To help you get to grips with the myriad of services out there, we’d like to start by laying out the differences between credit institutions and payment institutions.

Credit intitutions

To keep things simple, these are the “traditional banks”. The ones you found on your local High Street before the internet came along.

According to French law, credit institutions are companies whose activity consists of “receiving repayable funds from the public [...] and granting credit” (article L511-1 of the financial monetary code). They are approved by the ACPR (l’Autorité de Contrôle Prudentiel et de Résolution), which comes under the control of the Bank of France.

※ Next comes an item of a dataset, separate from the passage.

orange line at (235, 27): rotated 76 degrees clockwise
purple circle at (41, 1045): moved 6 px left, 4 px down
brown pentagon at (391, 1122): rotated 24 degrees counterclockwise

The scope of activities open to credit institutions is very broad. As well as receiving money from and lending money to the public, they can also offer other banking services. These include:

  • foreign currency exchange;
  • advice and support in wealth and asset management;
  • investing in, underwriting, buying and selling securities and any other financial product;
  • making available and managing means of payment.

If these are the old-timers of the banking industry, a proportion of their customers have been turning to the new kids on the block: payment institutions that specialize in business finance management. There is a variety of factors behind this trend, notably:

  • the fact that traditional banks offer digital services that are already obsolete, with clumsy, unintuitive interfaces;
  • the added fees and tariffs these banks charge to their customers, costs that are sometimes high and opaque.

Payment institutions

Essentially, payment institutions specialize in online accounts. They started to appear only recently on the market, in 2010, following the European Union’s Payment Services Directive (DSP1, which was updated in 2016). There are already several dozen payment institutions in France alone, some catering to a professional clientele, others to the general public. All have been given the approval of the ACPR.

These payment institutions do not offer credit, but otherwise deliver the same service as the traditional banks:

  • means of payment;
  • transfers and direct debits;
  • deposit and withdrawal of money from accounts.

Their popularity is growing, particularly among businesses. This can be put down to the fact that the services they provide are well-suited to the needs of professionals. Their online apps, for example, are developed specifically to simplify or even automate finance management. The online accounts are far more accessible and easier to use on a daily basis, and the fees and tariffs are clear and transparent.

Safe and secure funds

Just as is the case with credit institutions, customers’ funds are protected when placed with a payment institution, thanks to two levels of security.

At the first level, funds deposited in a payment institution are stored in a holding account with a credit institution. If the payment institution goes bankrupt, its customers can still access their money from this holding account.

At the second level of security, if the credit institution administering the holding account goes bankrupt, the customers’ funds are guaranteed. In France, they are guaranteed up to €100,000 by the FGDR (Fonds de Garantie des Dépôts et de Résolution).

What about loans from payment institutions?

While payment institutions may not grant credit directly, they are allowed to offer their customers loans in partnership with credit institutions. Such partnerships are rare, but it is the case for Qonto: it recently joined forces with October, a European lending platform for SMEs, to be able to give small and medium businesses access to loans from independent and institutional lenders.

What about fintech and neobanks?

The terms “fintech”, “online bank” and “neobank” are commonly used in the media.

Fintech” generally refers to a startup that offers innovative solutions in the banking and finance sector. It’s a generic word that reflects the rapid evolution of the relationship between tech and finance.

In its literal sense, “neobank” means “new bank”. Variations of it include “online bank”, “virtual bank” or “digital bank.” Deployed widely in the media, these terms are all something of a misnomer: payment institutions approved by the ACPR in France receive a payment certification but are not awarded a banking license. They are not, technically speaking, banks. They are payment institutions.

These payment institutions are a catalyst for change in the banking sector. They stand out from traditional banks by bringing innovation to the way business accounts and everyday finance tasks are managed. They might not be able to grant loans directly, but they are forging partnerships with the credit institutions that can.

To put it another way, payment institutions are using innovation to find solutions that allow their customers to take the credit.